Steamboat Springs Dear Bertha,
Perhaps I should start this off "Dear Clyde" as I intend to send Fred's reply to at least some of the questions Clyde has had relative to subjects I have touched on in letters to you.
Well, I guess I'll start off with some information about Antone Jacobs, since Clyde was curious as to why it appeared that neither Mr. Jacobs nor any of his family seemed to be involved in the disposition of his ranch. The fact of the matter is (as near as I can learn and this all happened some years before I came to Routt County) Antone was killed by lightning.
This happened before the "Big Creek Cattle Association" was formed. This association was composed of a dozen or so forest grazing permittees (all of the permittees who graze their cattle on the Big Creek Ridge).
The association hires one full time rider (for the five-month grazing season). The rider lives in an old deserted homestead cabin of an old bachelor, a bear-hunter by the name of Tomilson. But before the association was formed, the individual permittees were responsible for doing their own riding. Well, by the time a permittee had put in a long, hard day's ride on the forest it was still a long, hard ride (in the dark) if they were to ride all the way home to their ranch in the valley. And so it was not an uncommon practice to spend the night in the old Tomilson cabin (which was kept supplied for such emergencies and was known to all as the "Big Creek Ridge Cow Camp".)
A rainy spell had put a damper on haying. Three neighboring ranchers (Ad Keller, Antone Jacobs and Ben Savage) decided it would be a good day to "Ride Range". Having put in a hard day's work checking cattle, the trio headed for Cow Camp in a gentle drizzle. By the time the riders had reached a point 1/4 mile from Cow Camp, the drizzle had turned into a downpour.
A huge pine tree (half in half out of the adjacent forest) was a beckoning shelter from the cloudburst. Simultaneously the riders dismounted. Their horses responded willingly, and came crowding into the "den" behind the men.

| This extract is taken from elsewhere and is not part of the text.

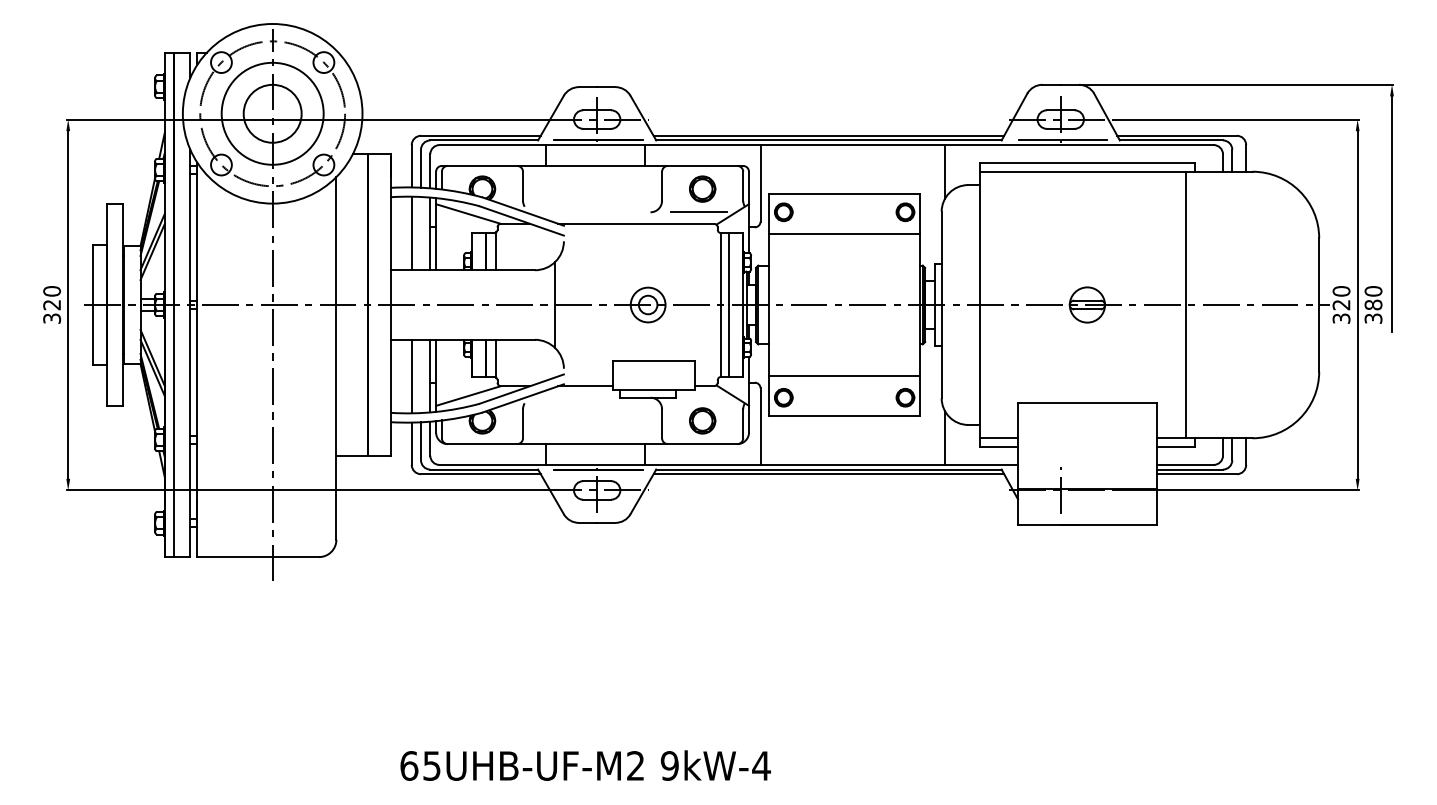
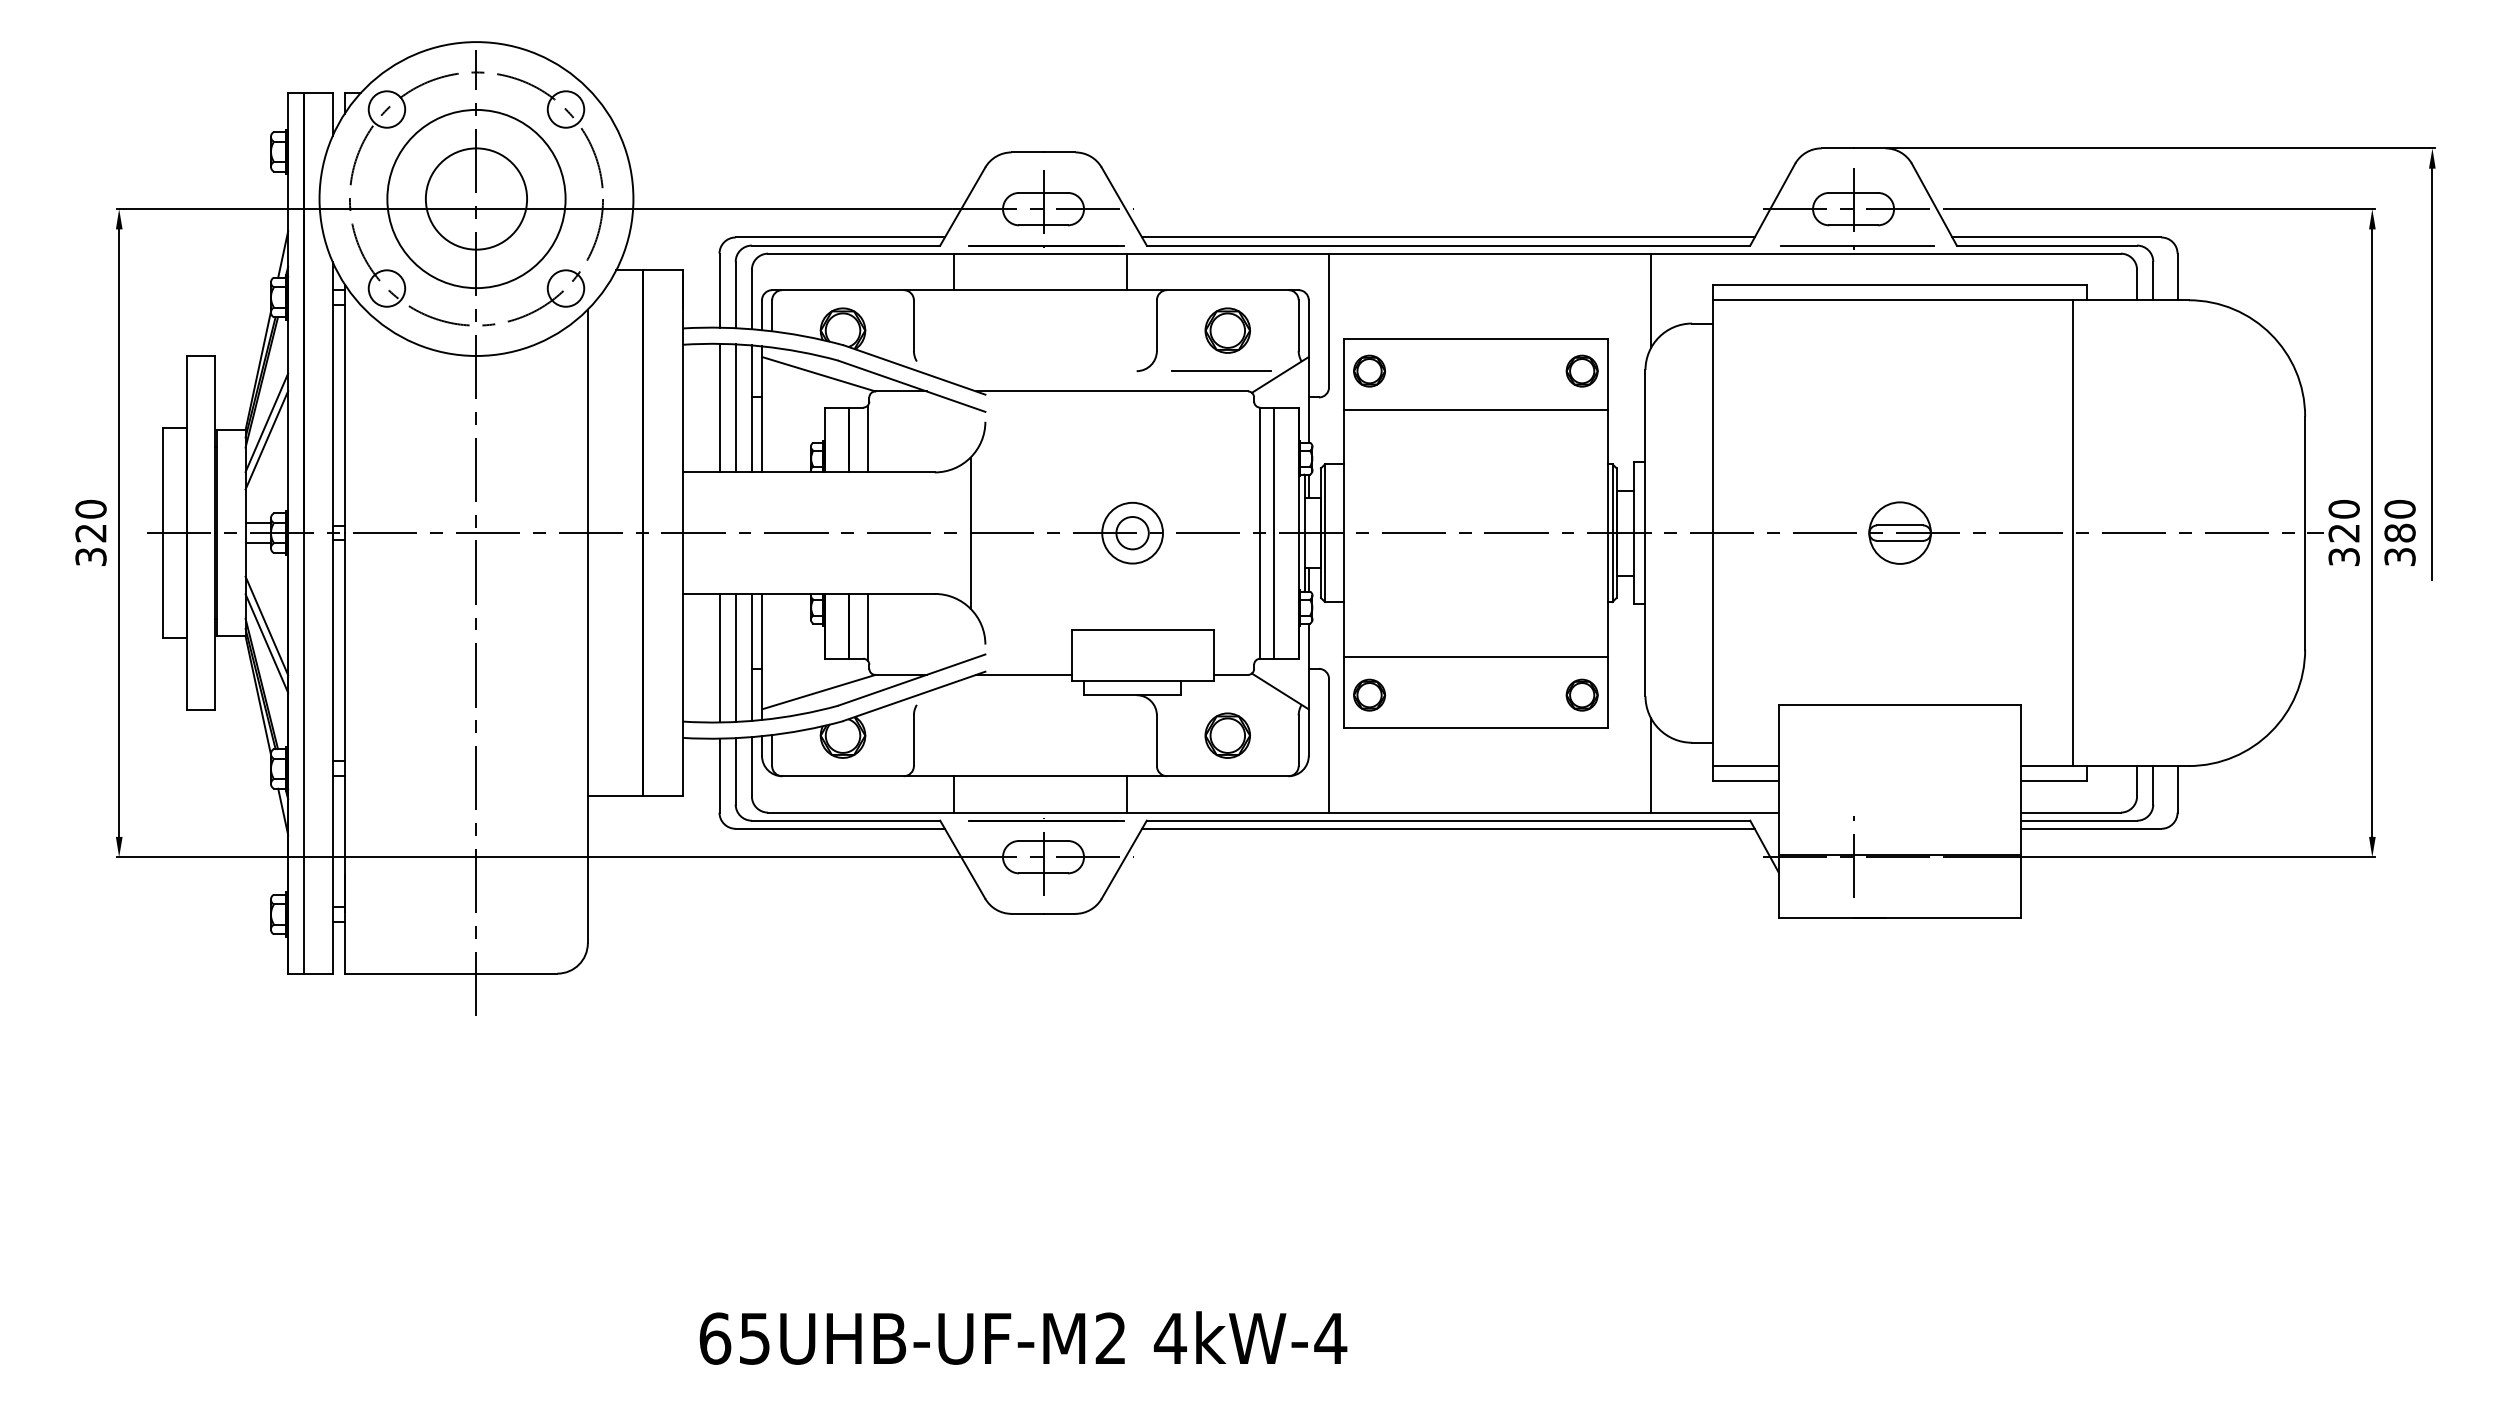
line: (421, 233) -> (736, 408), added
line: (421, 376) -> (736, 658), added
text: (669, 765) -> (1169, 1337), 9kW-4 -> 4kW-4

It was reported that one of the party (I don't know which one) jokingly stated: "If the lightning hits this tree, there'll be three happy widows in the valley."
I've heard that Mr. Savage wears the print of a pine twig permanently branded on his back. Ben didn't know how long he had been unconscious probably not long, for although it was still cloudy and drizzling rain, it was still fading daylight. The situation confronting Ben was devastating! Both of his companions and two of the party's three horses dead!
Ben mounted the remaining horse and rode to the valley the horse anxious to get home, and despite the only light being an occasional bolt of lightning, which terrified the horse. The animal, well acquainted with the trail, covered the miles in record time.
The first ranch Ben came to was Browns and of course Browns had a telephone. Within a matter of minutes, the entire valley knew of the tragedy and a party of six riders (with two pack horses) was on the Cow Camp Trail.
In the lead was young Harlan Harmon, who was spooked half out of his wits. A flash of lightning revealed Ad's ghost (a foot) staggering down the trail, directly in front of Harlan. The terrified lad closed his eyes, grasped his saddle horn with both hands, and spurred his horse forward (about running over poor old Ad who lived for several years.) Ad and Harlan rode on down to Browns. The other riders arrived at Browns several hours later with one loaded packhorse.